Alcohol levels are tricky, but there aren’t that many hard and fast rules. One Syrah could be at 13% while another could be at 15% – this happens across other varietals too. High alcohol occurs from leaving the grapes on the vine longer so the fruit gets more ripe and the sugar levels rise to create high alcohol levels.

The dilemma. High alcohol levels in wine (>14% alcohol) can get you a bit tipsy quickly. This could a be a good thing if alcohol is the only way for you to make it through a long dinner with your family, then imbibe indeed. At least indulge in good wine – just don’t drive home.

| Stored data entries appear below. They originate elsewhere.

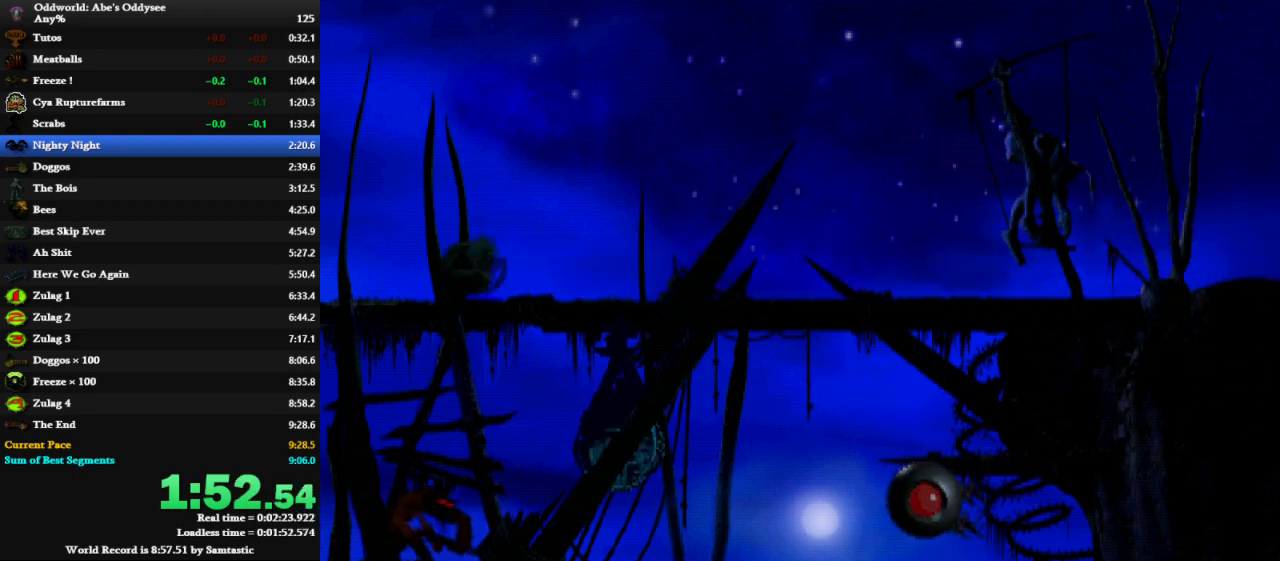
{"keys": ["left", "shift", "space"], "events": [[433, "shift", "down"], [433, "space", "down"]]}
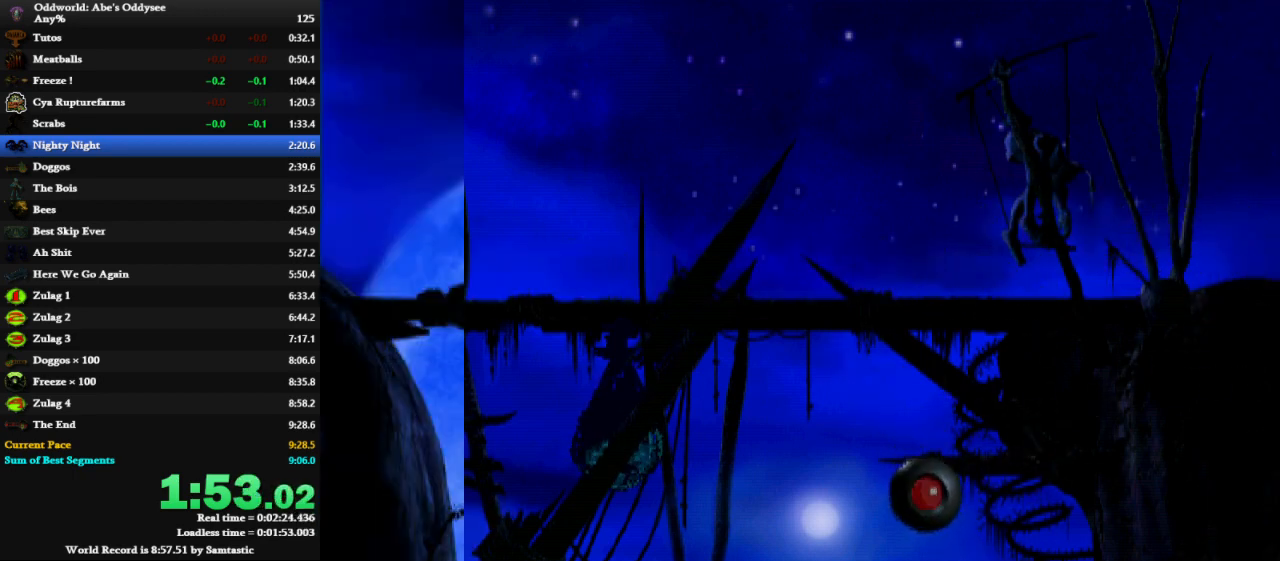
{"keys": ["left", "shift", "space"], "events": []}
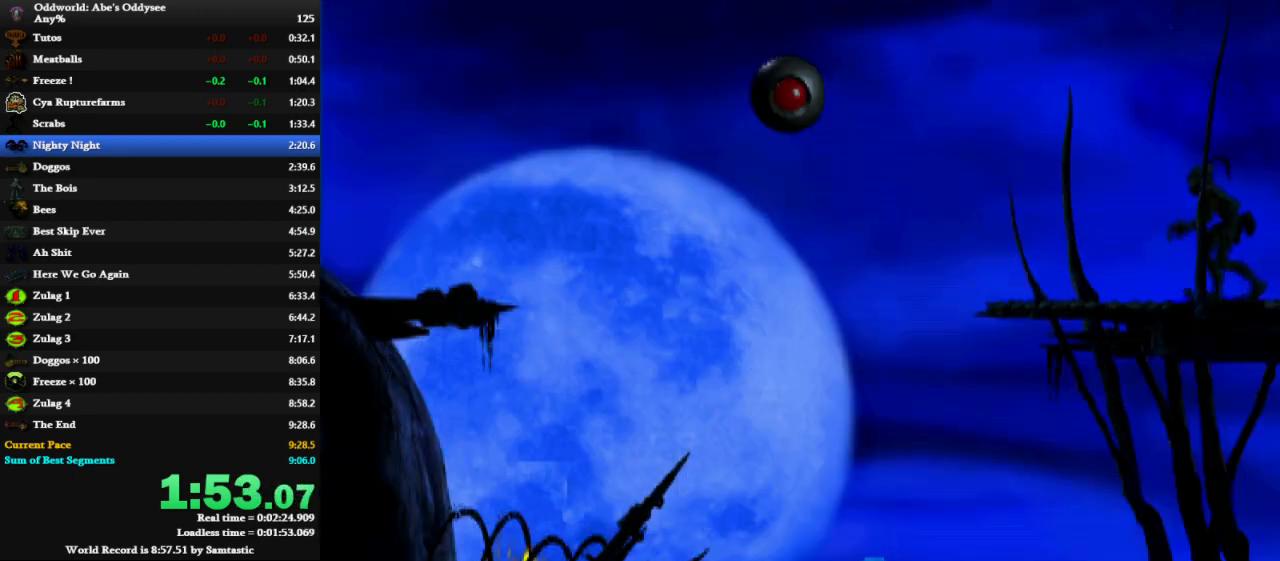
{"keys": ["left", "shift", "space"], "events": []}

Low alcohol wines (<14%) are good to pair with Thanksgiving dinner because your palate won’t be fatigued and you’ll still be able to actively participate in the family festivities. Heaven forbid palate fatigue from too much alcohol – your mouth could get overwhelmed by a high volume of alcohol. Don’t you want to taste both the food and wine you’ll be enjoying? Palate fatigue is the moment when alcohol has bombarded your senses and your sense of taste has gone haywire. To lessen it’s impact, pace yourself. Enjoy your entrees, be patient. Everything will still be there – even your family.

Wine pairing

Like roast chicken, turkey can play nice with almost any type of wine. Full-bodied (rich, complex) is a way to go, but take care not to get anything that is too bold (strong flavors that lean one way too heavily). The subtleties of Pinot Noir or Viognier would be excellent. The tricky thing with Thanksgiving dinner are the sides; so many divergent flavors that could overpower the nuances of wine. Sweet potatoes, green beans, cranberries all make for a tough match. That’s why it would be a good idea to have a handful of bottles at the ready. Riesling is an awesome match; it’s bracing acidity and easy drinkability would be perfect for a rich meal like Thanksgiving.

Basically, have fun with dinner! Bask in the glow of the occasion and enjoy each moment with those around you. Happy Thanksgiving from Going for Seconds!